== Exercise description ==
What appellate case number appears in the Losekamp v. Losekamp opinion?
[Provided text — start]
Losekamp v. Losekamp

[Cite as Losekamp v. Losekamp, 2014-Ohio-4422.]



                                   IN THE COURT OF APPEALS

                          TWELFTH APPELLATE DISTRICT OF OHIO

                                          BUTLER COUNTY




TIFFANY A. LOSEKAMP,                              :

        Plaintiff-Appellant,                      :      CASE NO. CA2013-11-213

                                                  :             OPINION
   - vs -                                                        10/6/2014
                                                  :

THOMAS M. LOSEKAMP,                               :

        Defendant-Appellee.                       :



             APPEAL FROM BUTLER COUNTY COURT OF COMMON PLEAS
                        DOMESTIC RELATIONS DIVISION
                            Case No. DR 11-04-0464



The Lampe Law Office, LLC, M. Lynn Lampe, Adam C. Gedling, 1248 Nilles Road, Suite 7,
Fairfield, Ohio 45014, for plaintiff-appellant

Lawrence P. Fiehrer, 300 High Street, Suite 550, Hamilton, Ohio 45011, for defendant-
appellee



        RINGLAND, P.J.
[Provided text — finish]
[Data shown — start]
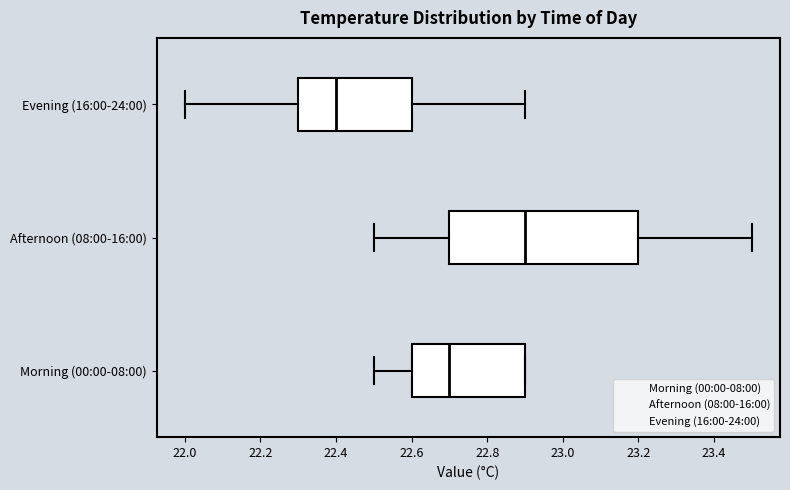

Which box has the furthest to the right median line?

Afternoon (08:00-16:00)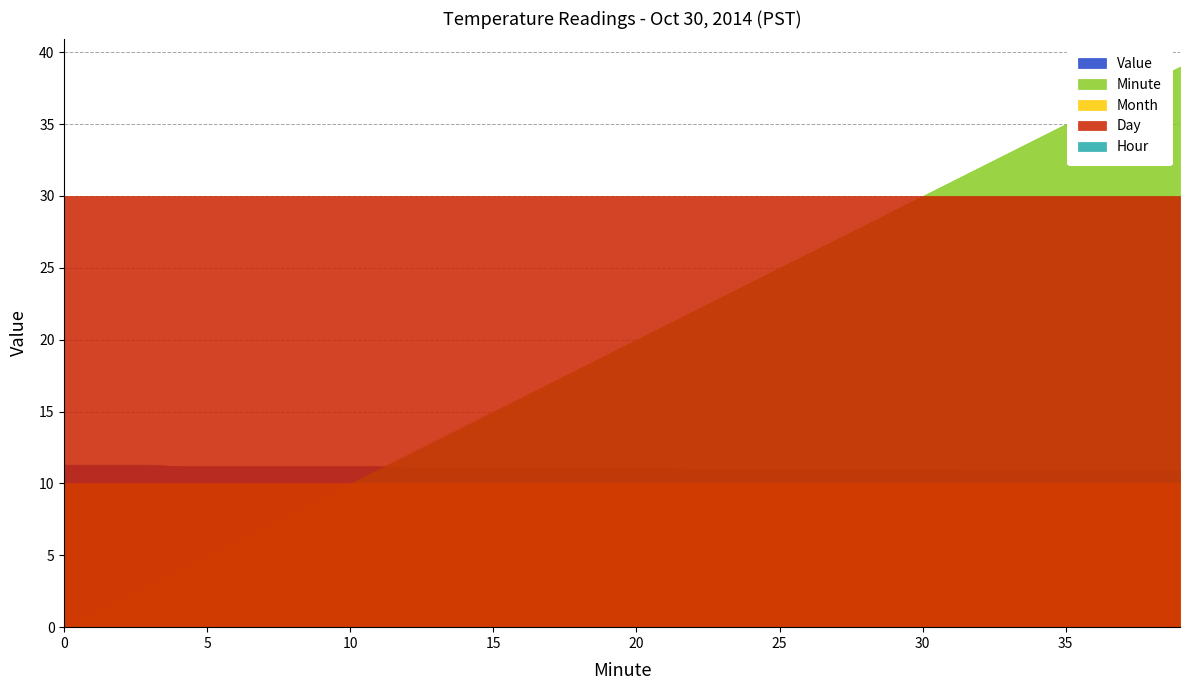

At how many categories does at least one series exceed 29?

40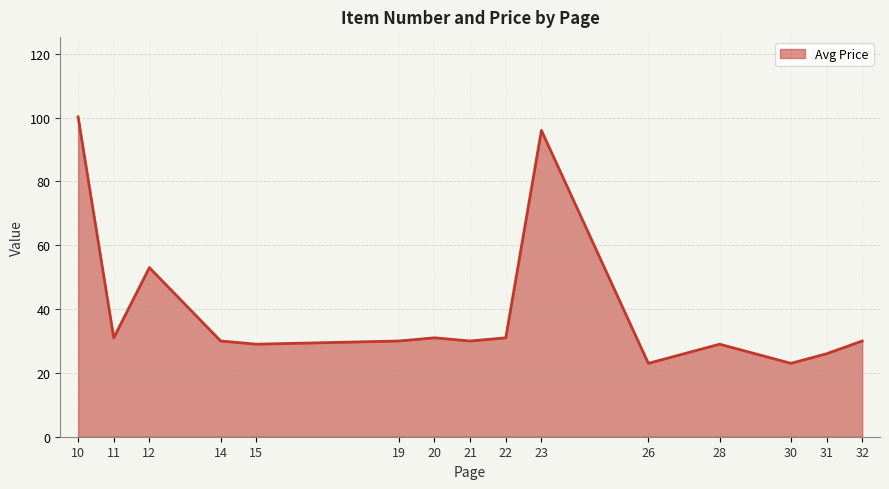

True or false: the data shows 30.0 at 32.

True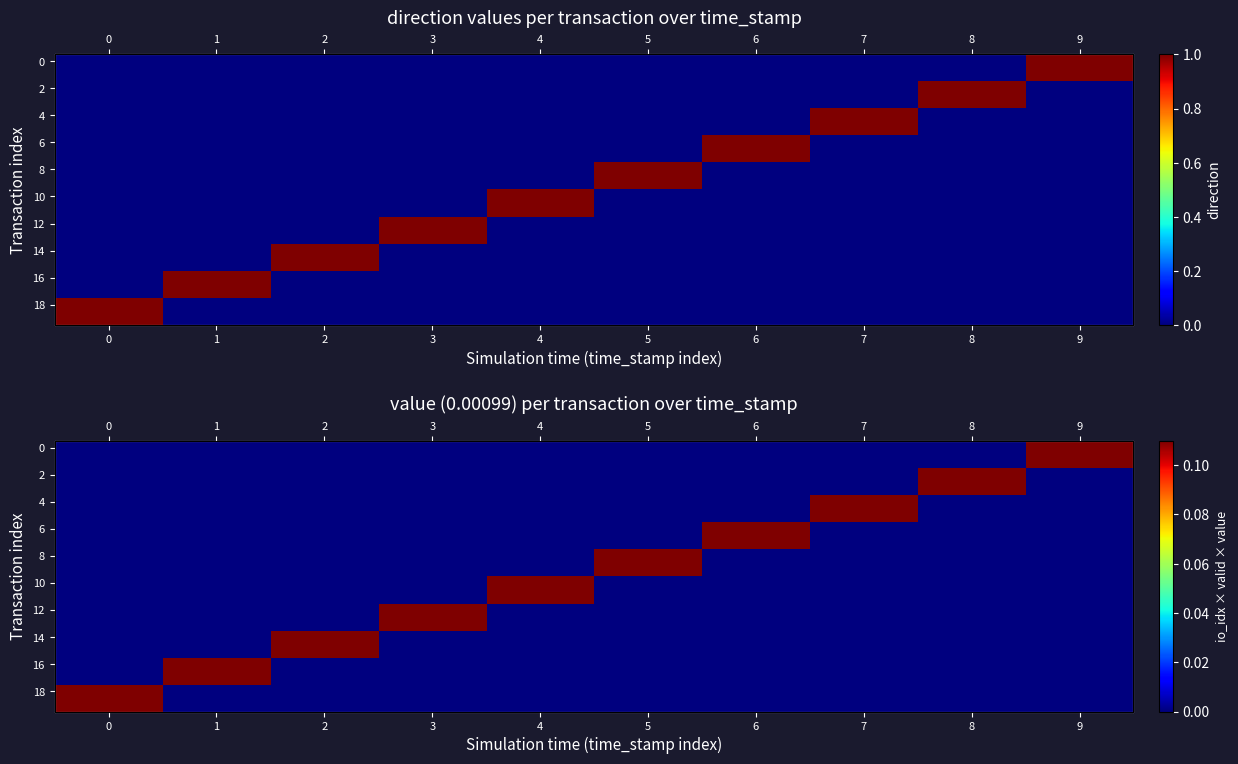

Which has a higher value, 1 or 3?

1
[Data shown — finish]
== Written response ==
CA2013-11-213